If we remove the UB'ness from incrementing a pointer to a scalar a and turn a into an array:
int a[1];
size_t size_of_int = (char*)(a+1) - (char*)(a);
std::cout<<size_of_int;// or printf("%zu",size_of_int);
Then this looks OK. The clauses about alignment requirements are consistent with the footnote, if alignment requirements are always divisible by the size of the object.
UPDATE: Interesting. As most of you probably know, GCC allows to specify an explicit alignment to types as an extension. But I can't break OP's "sizeof" method with it because GCC refuses to compile it:
#include <stdio.h>
typedef int a8_int __attribute__((aligned(8)));
int main()
{
a8_int v[2];
printf("=>%d\n",((char*)&v[1]-(char*)&v[0]));
}
The message is error: alignment of array elements is greater than element size.
&a+1 will lead to undefined behavior according to the C++ Standard 5.7/5:
When an expression that has integral type is added to or subtracted from a pointer, the result has the type of
the pointer operand. <...> If both the pointer operand and the result point to elements of the same array object, or one past the last element of the array object, the evaluation shall not produce an overflow; otherwise, the behavior is undefined.
&a+1 is OK according to 5.7/4:
For the purposes of these operators, a pointer to a nonarray object behaves the same as a pointer to the first
element of an array of length one with the type of the object as its element type.
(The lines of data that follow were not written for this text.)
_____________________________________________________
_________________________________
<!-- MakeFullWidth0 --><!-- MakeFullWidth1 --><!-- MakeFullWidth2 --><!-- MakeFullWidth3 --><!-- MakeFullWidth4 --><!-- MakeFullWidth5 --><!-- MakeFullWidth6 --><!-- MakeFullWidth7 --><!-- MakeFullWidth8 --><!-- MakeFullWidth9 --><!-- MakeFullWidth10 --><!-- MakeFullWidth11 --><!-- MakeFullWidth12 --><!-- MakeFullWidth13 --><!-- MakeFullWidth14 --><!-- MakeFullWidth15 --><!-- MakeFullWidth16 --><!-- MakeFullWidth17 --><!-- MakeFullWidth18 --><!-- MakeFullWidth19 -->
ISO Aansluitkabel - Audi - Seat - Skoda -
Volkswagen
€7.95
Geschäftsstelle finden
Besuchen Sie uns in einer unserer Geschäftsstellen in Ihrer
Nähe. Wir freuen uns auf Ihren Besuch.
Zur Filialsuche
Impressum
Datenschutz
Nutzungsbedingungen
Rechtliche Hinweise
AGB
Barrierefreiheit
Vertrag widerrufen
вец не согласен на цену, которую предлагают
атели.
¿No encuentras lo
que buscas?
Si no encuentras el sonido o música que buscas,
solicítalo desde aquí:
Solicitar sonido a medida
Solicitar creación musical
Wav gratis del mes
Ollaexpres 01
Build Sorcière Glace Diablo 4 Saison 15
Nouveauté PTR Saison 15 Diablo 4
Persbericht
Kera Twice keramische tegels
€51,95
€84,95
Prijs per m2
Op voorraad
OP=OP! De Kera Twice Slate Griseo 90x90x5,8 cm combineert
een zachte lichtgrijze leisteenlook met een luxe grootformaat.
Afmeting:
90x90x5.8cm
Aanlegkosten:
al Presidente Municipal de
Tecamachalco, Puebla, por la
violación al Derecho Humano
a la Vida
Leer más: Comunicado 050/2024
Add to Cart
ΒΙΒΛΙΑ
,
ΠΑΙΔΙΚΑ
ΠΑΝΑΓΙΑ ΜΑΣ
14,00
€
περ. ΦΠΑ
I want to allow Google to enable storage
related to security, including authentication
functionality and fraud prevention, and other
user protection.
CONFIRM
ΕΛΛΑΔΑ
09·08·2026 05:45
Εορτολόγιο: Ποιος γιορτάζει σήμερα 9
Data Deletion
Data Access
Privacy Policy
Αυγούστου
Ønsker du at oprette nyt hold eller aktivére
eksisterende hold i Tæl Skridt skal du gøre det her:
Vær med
That means that 5.7/5 can be applied without UB. And finally remark 75 from 5.7/6 as #Luther Blissett noted in his answer says that the code in the question is valid.
In the production code you should use sizeof instead. But the C++ Standard doesn't guarantee that sizeof(int) will result in 4 on every 32-bit platform.
No. This code won't work as you expect on every plattform. At least in theory, there might be a plattform with e.g. 24 bit integers (=3 bytes) but 32 bit alignment. Such alignments are not untypical for (older or simpler) plattforms. Then, your code would return 4, but sizeof( int ) would return 3.
But I am not aware of a real hardware that behaves that way. In practice, your code will work on most or all plattforms.
It's not 100% portable for the following reasons:
Edit: You'd best use int a[1]; and then a+1 becomes definitively valid.
&a invokes undefined behaviour on objects of register storage class.
In case of alignment restrictions that are larger or equal than the size of int type, size_of_int will not contain the correct answer.
Disclaimer:
I am uncertain if the above hold for C++.
Why not just:
size_t size_of_int = sizeof(int);
It is probably implementation defined.
I can imagine a (hypothetical) system where sizeof(int) is smaller than the default alignment.
It looks only safe to say that size_of_int >= sizeof(int)
The code above will portably compute sizeof(int) on a target platform but the latter is implementation defined - you will get different results on different platforms.
Yes, it gives you the equivalent of sizeof(a) but using ptrdiff_t instead of size_t type.
There was a debate on a similar question.
See the comments on my answer to that question for some pointers at why this is not only non-portable, but also is undefined behaviour by the standard.